Comment savoir si vous êtes prêt pour ce type de sentier
Je préfère toujours des repères concrets aux belles promesses. Si vous pouvez marcher 6 à 7 heures avec un sac de 7 à 10 kg, gérer environ 1 000 m de dénivelé positif et négatif, et rester stable sur un terrain caillouteux, vous avez déjà une base sérieuse. Ce n’est pas une garantie de réussite, mais c’est un bon filtre avant de viser un itinéraire comme le GR20 ou le GR54.
- Enchaîner plusieurs sorties de préparation avec du relief, pas seulement une grande balade le week-end.
- Tester les descentes, qui fatiguent souvent plus que les montées.
- Vérifier l’adhérence des chaussures et la longueur des bâtons avant le départ.
- Apprendre à marcher léger: chaque kilo de trop se paie vite en montée comme en descente.
- Accepter l’idée de ralentir, de raccourcir une étape ou de faire demi-tour si la météo se dégrade.

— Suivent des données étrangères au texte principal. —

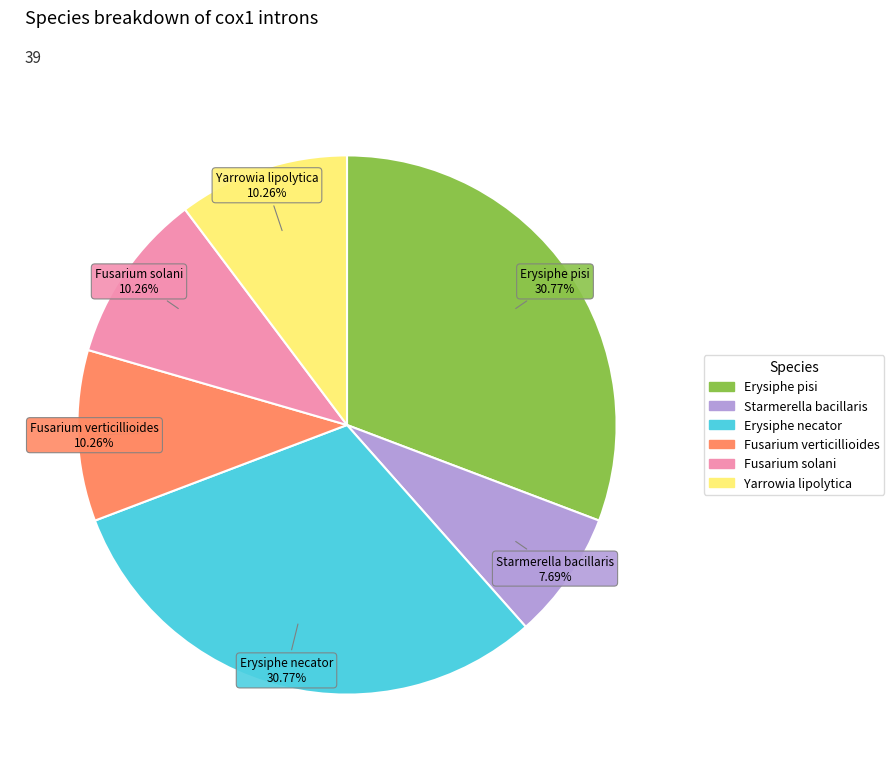

How much of the chart is everything except Erysiphe necator?

69.2%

Si vous avez des antécédents articulaires, un équilibre fragile ou une récupération lente, je conseille de préparer le projet avec prudence, voire de demander un avis médical avant une traversée engagée. Ce n’est pas renoncer: c’est éviter qu’une belle randonnée se transforme en épreuve inutile. Et c’est précisément là qu’un bon choix de format devient plus intelligent qu’un simple record personnel.
Le bon choix pour un marcheur senior n’est pas forcément le plus prestigieux
Pour un public senior, je raisonne d’abord en sécurité, en récupération et en plaisir de marche. Un tronçon du GR20, une portion du GR54 en période sûre ou une belle séquence du GR10 peuvent offrir une expérience très riche sans vous exposer à une traversée intégrale trop coûteuse physiquement. Ce qui compte, ce n’est pas de cocher le sentier le plus redouté, mais de finir avec l’envie d’en refaire un autre.

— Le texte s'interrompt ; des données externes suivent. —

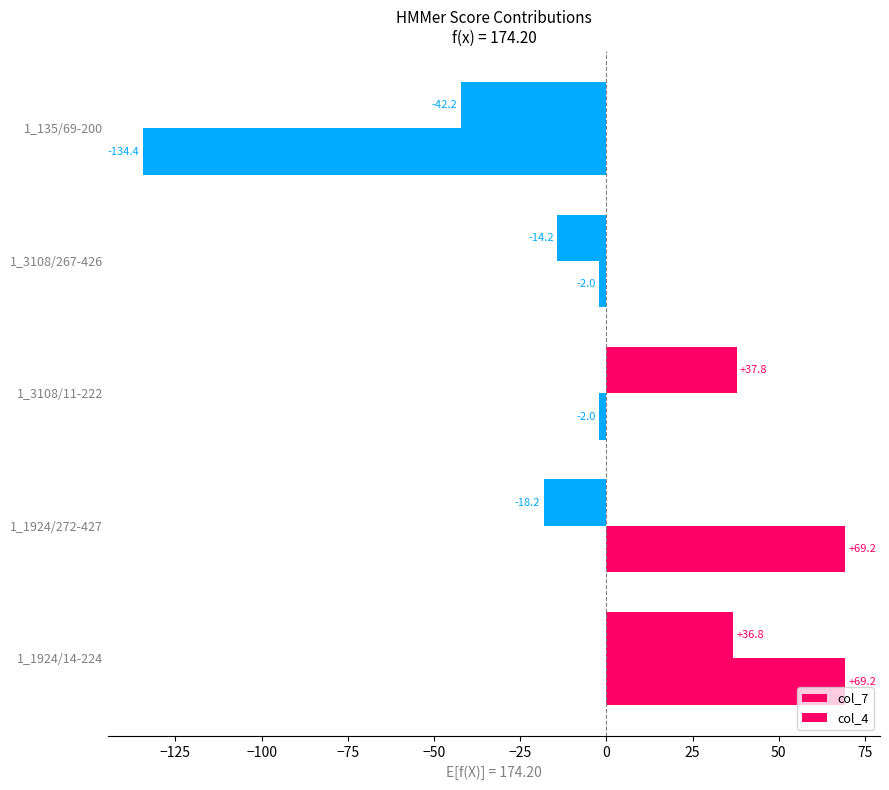

What is the minimum value for col_7?

-42.2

- Privilégier les sections avec refuges ou hébergements bien espacés.
- Partir tôt, surtout en Corse, pour éviter la chaleur et garder de la marge.
- Réserver à l’avance lorsque l’itinéraire est très fréquenté.
- Alléger le sac au maximum, sans sacrifier la sécurité.
- Choisir une période réaliste pour votre niveau, pas seulement la date qui arrange le calendrier.
Si je devais résumer en une phrase, je dirais que le GR20 est le GR le plus souvent désigné comme le plus difficile en France, mais que le GR54 peut lui disputer ce titre sur le plan alpin. Le vrai bon choix reste celui qui correspond à votre forme du moment, à votre expérience de la montagne et à votre envie de marcher sans vous mettre en défaut.